Requirement
Write out the records word for word, from the line with "Q: How many beads are visible?" through the end of the records, and leave out the pictures.
┄┄┄┄┄┄┄┄┄┄
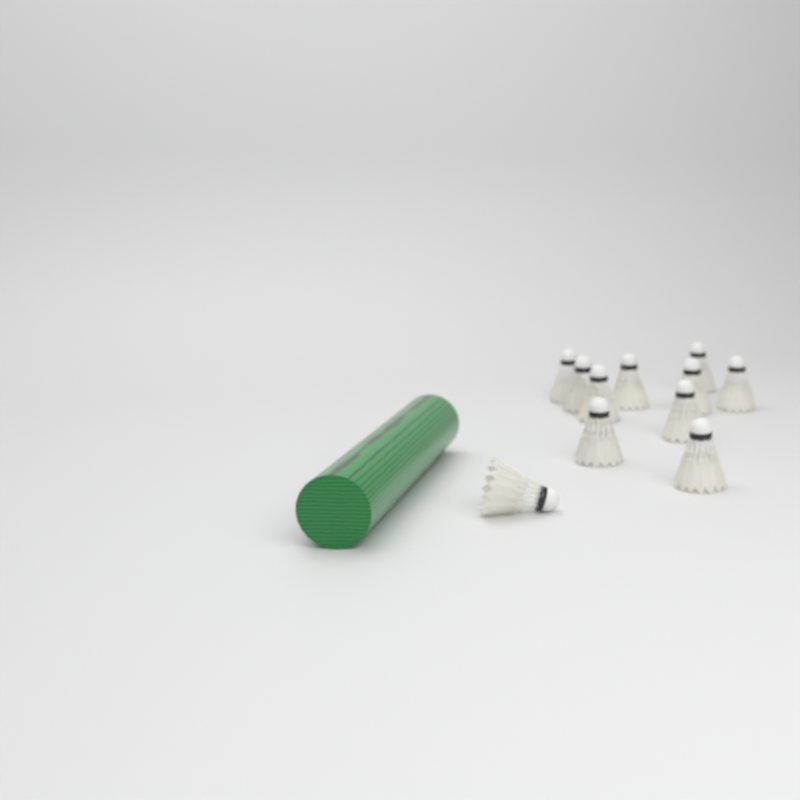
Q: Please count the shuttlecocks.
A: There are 11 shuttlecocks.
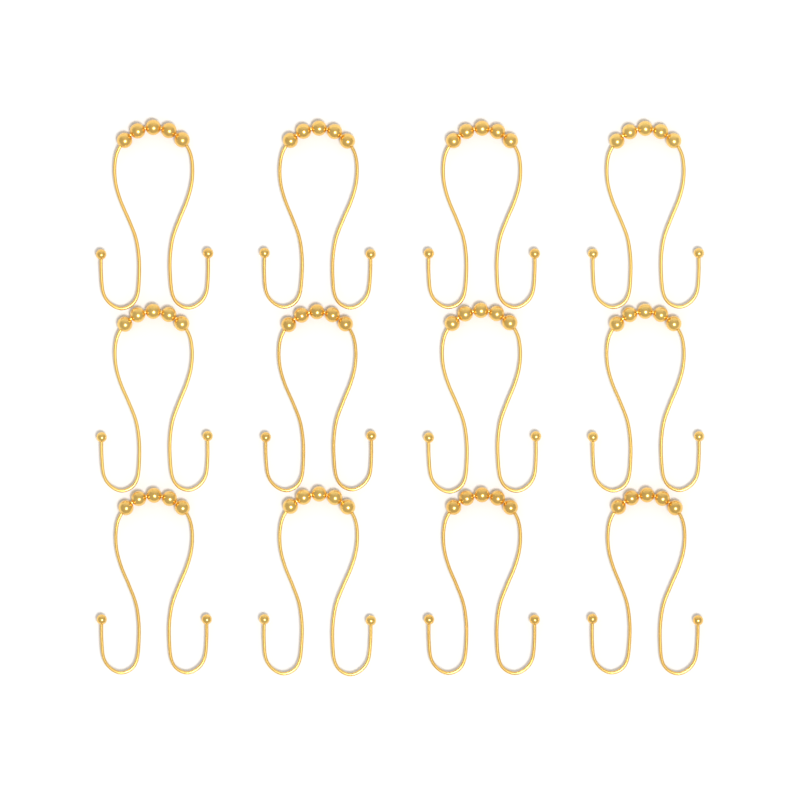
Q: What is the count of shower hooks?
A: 12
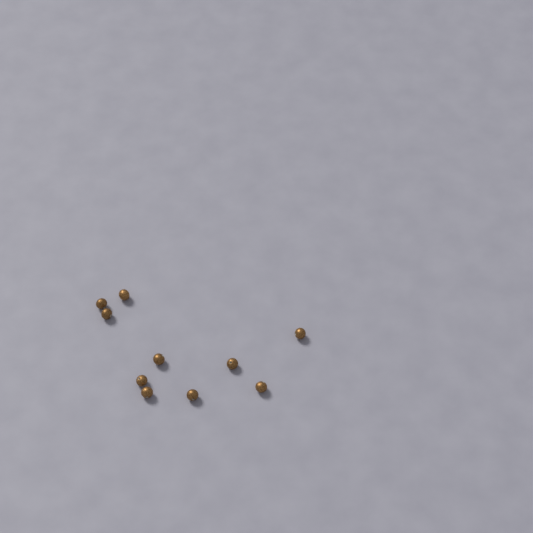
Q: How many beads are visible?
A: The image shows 10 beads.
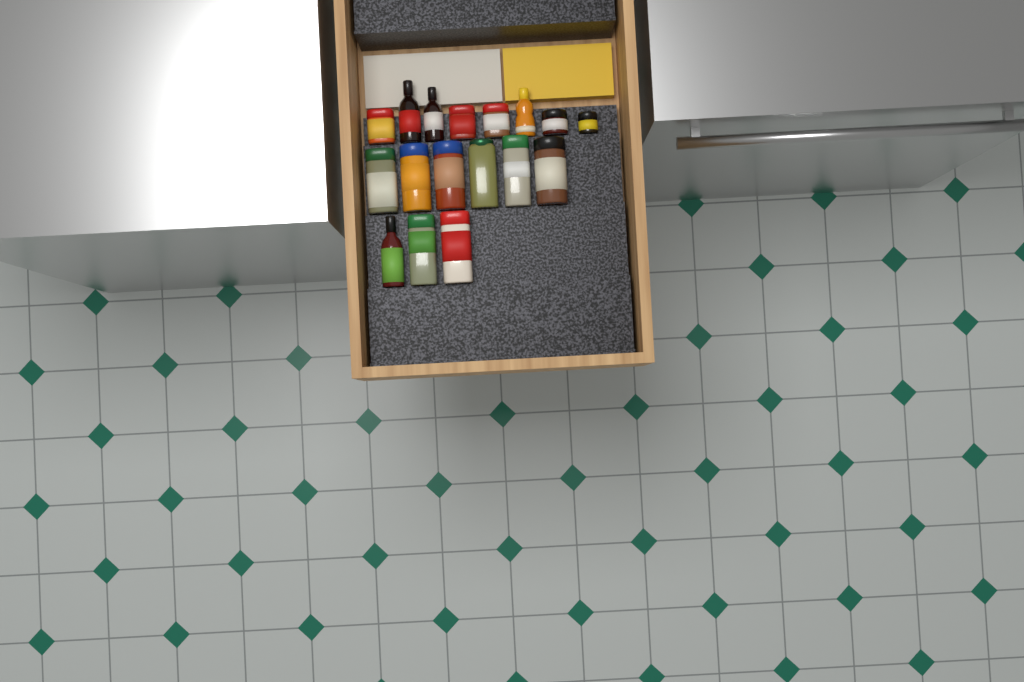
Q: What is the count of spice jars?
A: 13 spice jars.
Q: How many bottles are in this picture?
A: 4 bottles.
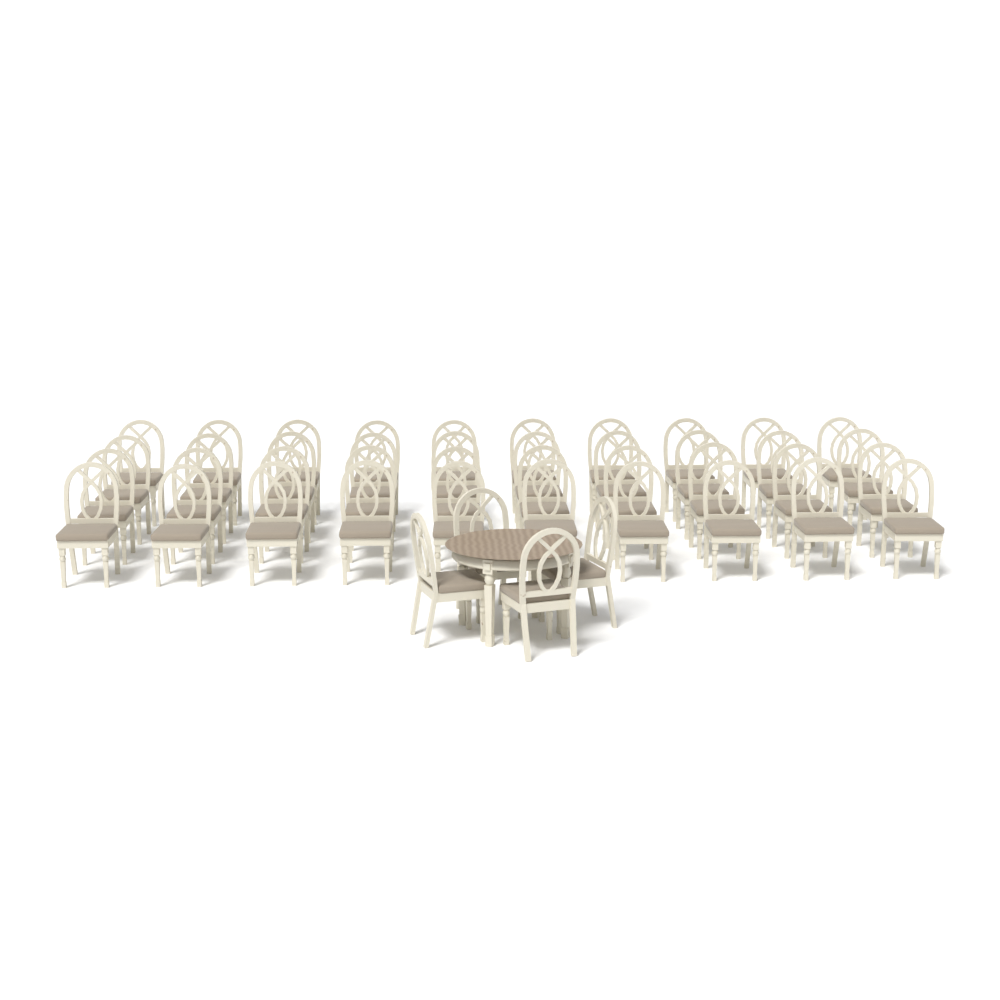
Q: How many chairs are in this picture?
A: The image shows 44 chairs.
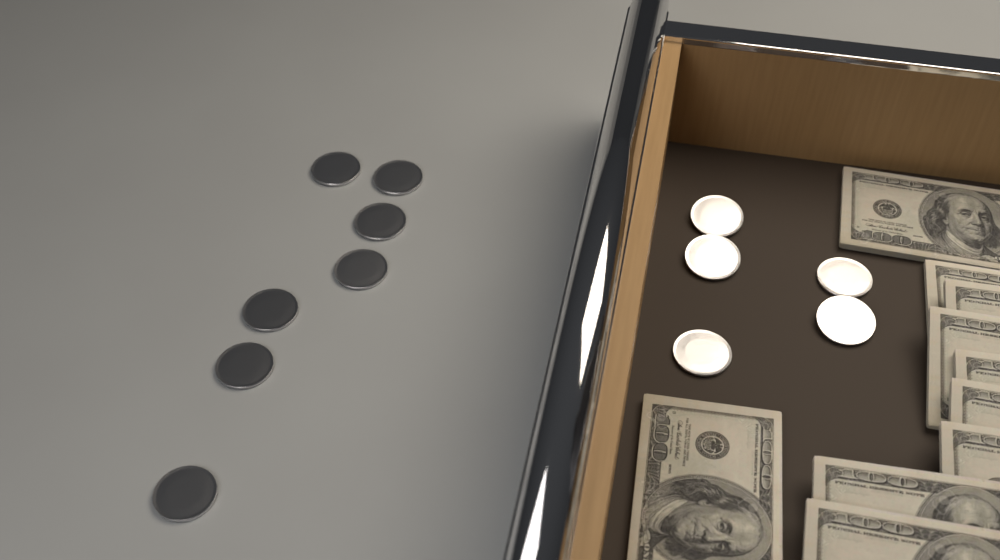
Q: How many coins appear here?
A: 12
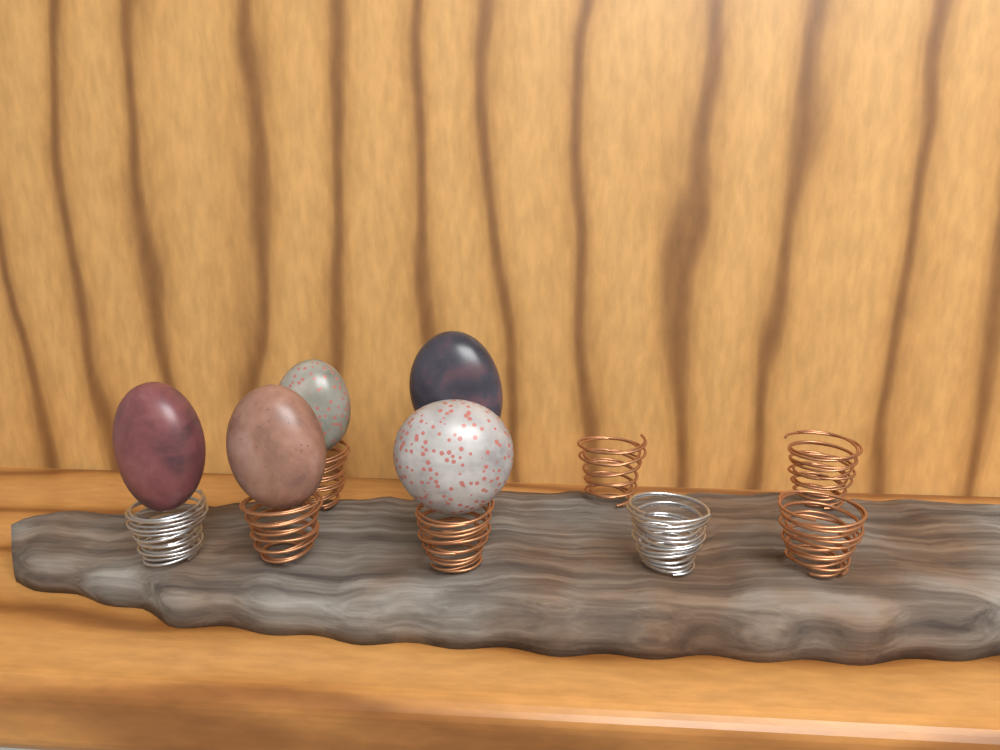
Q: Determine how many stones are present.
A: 5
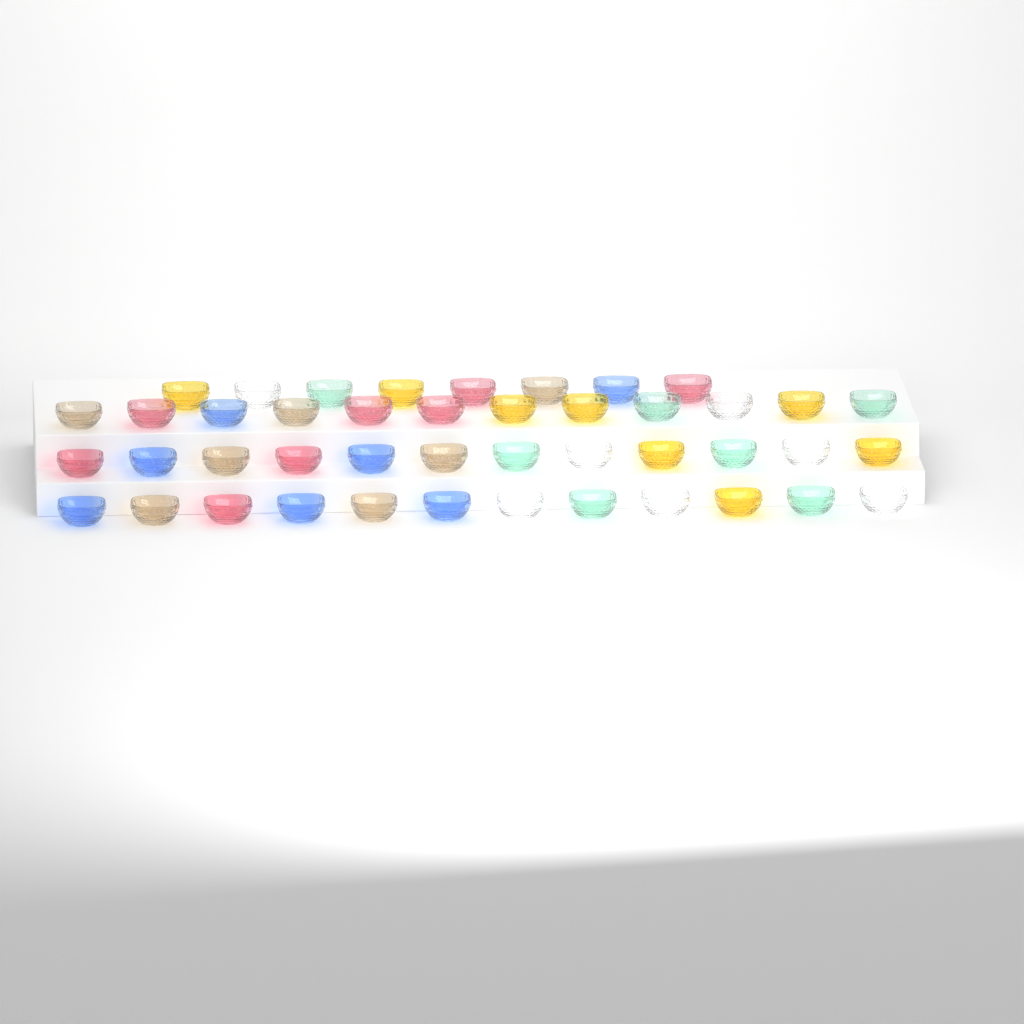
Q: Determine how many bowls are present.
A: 44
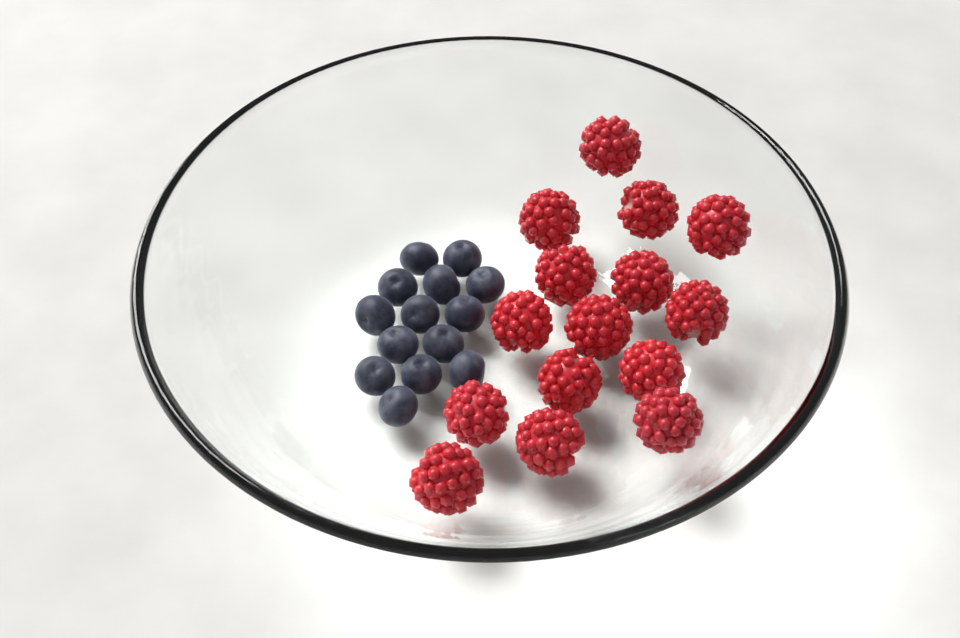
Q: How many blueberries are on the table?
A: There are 14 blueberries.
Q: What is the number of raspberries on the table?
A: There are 15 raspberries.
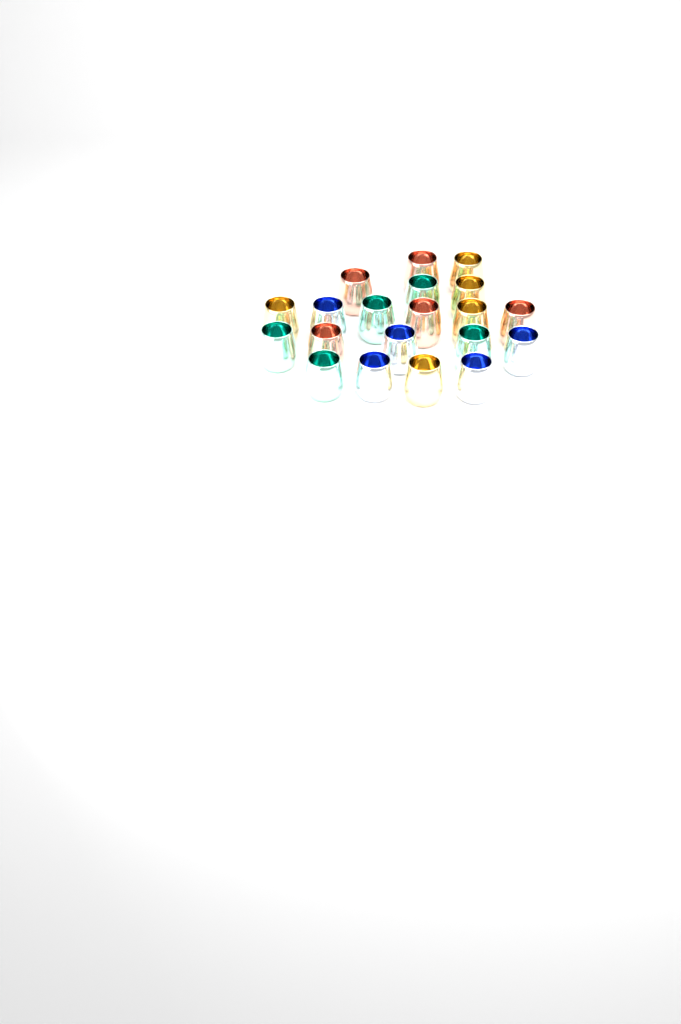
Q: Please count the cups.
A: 20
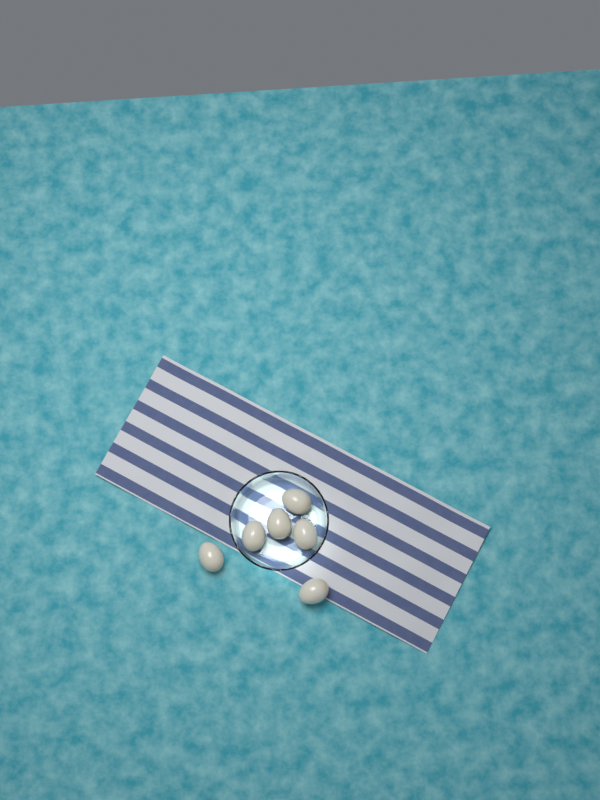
┄┄┄┄┄┄┄┄┄┄
Expected answer
Q: How many beads are visible?
A: The image shows 10 beads.
Q: What is the count of spice jars?
A: 13 spice jars.
Q: How many bottles are in this picture?
A: 4 bottles.
Q: How many chairs are in this picture?
A: The image shows 44 chairs.
Q: How many coins appear here?
A: 12
Q: Determine how many stones are present.
A: 5
Q: Determine how many bowls are present.
A: 44
Q: How many blueberries are on the table?
A: There are 14 blueberries.
Q: What is the number of raspberries on the table?
A: There are 15 raspberries.
Q: Please count the cups.
A: 20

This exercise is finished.